What makes a hero in movies and books wonderful to the point your toes curl?
The short answer is he over comes adversity. He’s put into a situation where the easiest path is to give up, but there is something inside him that drives him on, to continue even when others gives up. So while the odds are against him, he would rather fail doing something that is right or something he believes than never try at all. Heroes have hope when all others have no hope.
That type of hero turns my head and heats my blood right up. Wowser! Someone I might never would have thought was attractive suddenly has me salivating.
The longer answer depends on which hero draws you in. You have the flawed characters, redeemed by either love or their own drive. The superheroes, obviously. You have the unsung heroes, the unknown heroes, the regular guy heroes. The heroes of unusual size. Frodo anyone? Die Hard gave us John McClane, a balding middle aged guy who wasn’t the Fabio cover model, but his strength and perseverance made him super sexy. And some might argue with me about this but Christian Bale’s performance in The Machinist was such a flawed person that his redemption at the end turned him into someone that opened our own eyes to our flaws.
Of course, seeing the eye candy heroes on screen is nothing to sneeze at. What red-blooded heterosexual woman didn’t backtrack every time Thor’s chest was bare? Or the desperate kiss Aragorn gives to Arwen? Or Channing Tatum’s ass? Just to make a side note here, I actually did a little research for variety for this blog and there’s a website titled Hot Men of Hollywood (on tumblr) that I got a little distracted by. Perhaps I’m a little shallow for my own personal type of hero. (wink, wink)
Heroes between the pages aren’t that much different than their counterparts on screen, except instead of visual we have to use our imagination. In my opinion, that’s a little bit sexier because we can incorporate our own fantasy man into the scenario. My favorite literary heroes are the men who start off as shallow or cold and become better men through love. Lisa Kleypas writes these types of heroes awesomely (is that a word?). My favorites: Sebastian, Lord St. Vincent from Devil in Winter & Nickolas from Prince of Dreams.
Then again, sometimes the anti-hero is the best type of hero. Spike from "Bufffy" was a great anti-hero.
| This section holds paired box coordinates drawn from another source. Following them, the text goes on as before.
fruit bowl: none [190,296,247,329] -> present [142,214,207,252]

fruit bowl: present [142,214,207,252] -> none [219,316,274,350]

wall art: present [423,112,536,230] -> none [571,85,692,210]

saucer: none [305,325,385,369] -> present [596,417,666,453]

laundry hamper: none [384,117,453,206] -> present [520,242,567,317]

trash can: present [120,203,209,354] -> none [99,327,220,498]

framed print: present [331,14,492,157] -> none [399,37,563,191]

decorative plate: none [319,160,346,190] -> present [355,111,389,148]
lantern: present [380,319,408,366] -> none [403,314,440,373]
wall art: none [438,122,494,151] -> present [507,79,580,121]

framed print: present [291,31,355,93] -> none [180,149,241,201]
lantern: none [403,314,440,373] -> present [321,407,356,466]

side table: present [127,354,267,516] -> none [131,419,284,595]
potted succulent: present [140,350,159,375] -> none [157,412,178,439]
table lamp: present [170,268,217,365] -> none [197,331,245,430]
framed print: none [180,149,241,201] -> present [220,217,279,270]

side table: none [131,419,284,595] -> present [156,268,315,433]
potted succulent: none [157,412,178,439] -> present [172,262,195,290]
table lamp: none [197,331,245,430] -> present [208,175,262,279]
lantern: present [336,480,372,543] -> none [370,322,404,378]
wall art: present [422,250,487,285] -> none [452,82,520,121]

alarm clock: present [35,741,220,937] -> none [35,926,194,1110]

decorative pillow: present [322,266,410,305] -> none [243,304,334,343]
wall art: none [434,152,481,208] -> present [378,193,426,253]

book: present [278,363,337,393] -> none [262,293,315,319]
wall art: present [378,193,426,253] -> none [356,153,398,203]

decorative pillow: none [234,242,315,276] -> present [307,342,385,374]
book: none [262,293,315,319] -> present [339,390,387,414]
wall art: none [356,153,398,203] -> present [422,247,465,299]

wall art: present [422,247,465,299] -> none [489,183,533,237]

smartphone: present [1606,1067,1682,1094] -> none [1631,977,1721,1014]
Call me crazy, but I always loved the bad boy, the not-quite-sterling-hero. My first crush was a cartoon character named Jason from Battle of the Planet, a Japanese animation brought over to the US in the late 70’s, early 80’s. And there was Han Solo, of course. Forget Luke. I would even root for some of the secondary characters in books, like Ramsey O’Keefe in Amy J. Fetzer’s My Timeswept Heart.
Writing a bad boy is a delicate balance of keeping that heart of gold while at the same time having him make terrible choices. I want my reader to want to reach into the book and shake him silly. In my book Dreamland, Dicen Burke is one such character. He’s a rock star that crashes down to Earth when he overdoses. While in a coma, he travels to 1927 and meets Juliet, who makes him realize that he has to confront his demons. Luckily, he wises up without losing what made him so appealing to begin with. If the readers love him and hate him (at times), well then, I’ve done my job.